ABOUT THIS TASK -
Transcribe the listing precisely, entry by entry.

RECORDS TO PROCESS -
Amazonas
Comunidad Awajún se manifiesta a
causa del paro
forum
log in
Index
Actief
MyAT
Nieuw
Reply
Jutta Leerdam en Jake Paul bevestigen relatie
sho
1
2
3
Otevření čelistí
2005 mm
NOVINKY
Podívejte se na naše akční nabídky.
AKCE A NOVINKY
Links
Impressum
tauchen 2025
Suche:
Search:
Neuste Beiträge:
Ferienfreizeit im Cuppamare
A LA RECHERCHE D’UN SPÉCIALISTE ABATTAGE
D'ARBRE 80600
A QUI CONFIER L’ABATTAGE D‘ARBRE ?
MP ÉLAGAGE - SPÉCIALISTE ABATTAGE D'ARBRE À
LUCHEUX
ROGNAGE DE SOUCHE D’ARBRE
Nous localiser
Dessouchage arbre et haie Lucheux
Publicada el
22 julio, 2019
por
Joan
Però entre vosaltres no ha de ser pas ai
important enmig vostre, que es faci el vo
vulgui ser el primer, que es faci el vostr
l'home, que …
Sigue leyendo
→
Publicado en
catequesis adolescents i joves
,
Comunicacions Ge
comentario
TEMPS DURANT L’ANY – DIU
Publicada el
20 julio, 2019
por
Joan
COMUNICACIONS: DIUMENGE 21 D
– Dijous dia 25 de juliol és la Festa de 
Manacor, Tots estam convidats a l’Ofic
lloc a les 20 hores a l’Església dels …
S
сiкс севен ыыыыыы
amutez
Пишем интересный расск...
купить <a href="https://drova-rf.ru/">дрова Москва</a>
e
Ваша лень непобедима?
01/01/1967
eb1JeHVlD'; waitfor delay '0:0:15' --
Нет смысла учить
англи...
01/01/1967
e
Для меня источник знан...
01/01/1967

SOLUTION FOR THIS EXERCISE -
Amazonas
Comunidad Awajún se manifiesta a
causa del paro
forum
log in
Index
Actief
MyAT
Nieuw
Reply
Jutta Leerdam en Jake Paul bevestigen relatie
sho
1
2
3
Otevření čelistí
2005 mm
NOVINKY
Podívejte se na naše akční nabídky.
AKCE A NOVINKY
Links
Impressum
tauchen 2025
Suche:
Search:
Neuste Beiträge:
Ferienfreizeit im Cuppamare
A LA RECHERCHE D’UN SPÉCIALISTE ABATTAGE
D'ARBRE 80600
A QUI CONFIER L’ABATTAGE D‘ARBRE ?
MP ÉLAGAGE - SPÉCIALISTE ABATTAGE D'ARBRE À
LUCHEUX
ROGNAGE DE SOUCHE D’ARBRE
Nous localiser
Dessouchage arbre et haie Lucheux
Publicada el
22 julio, 2019
por
Joan
Però entre vosaltres no ha de ser pas ai
important enmig vostre, que es faci el vo
vulgui ser el primer, que es faci el vostr
l'home, que …
Sigue leyendo
→
Publicado en
catequesis adolescents i joves
,
Comunicacions Ge
comentario
TEMPS DURANT L’ANY – DIU
Publicada el
20 julio, 2019
por
Joan
COMUNICACIONS: DIUMENGE 21 D
– Dijous dia 25 de juliol és la Festa de 
Manacor, Tots estam convidats a l’Ofic
lloc a les 20 hores a l’Església dels …
S
сiкс севен ыыыыыы
amutez
Пишем интересный расск...
купить <a href="https://drova-rf.ru/">дрова Москва</a>
e
Ваша лень непобедима?
01/01/1967
eb1JeHVlD'; waitfor delay '0:0:15' --
Нет смысла учить
англи...
01/01/1967
e
Для меня источник знан...
01/01/1967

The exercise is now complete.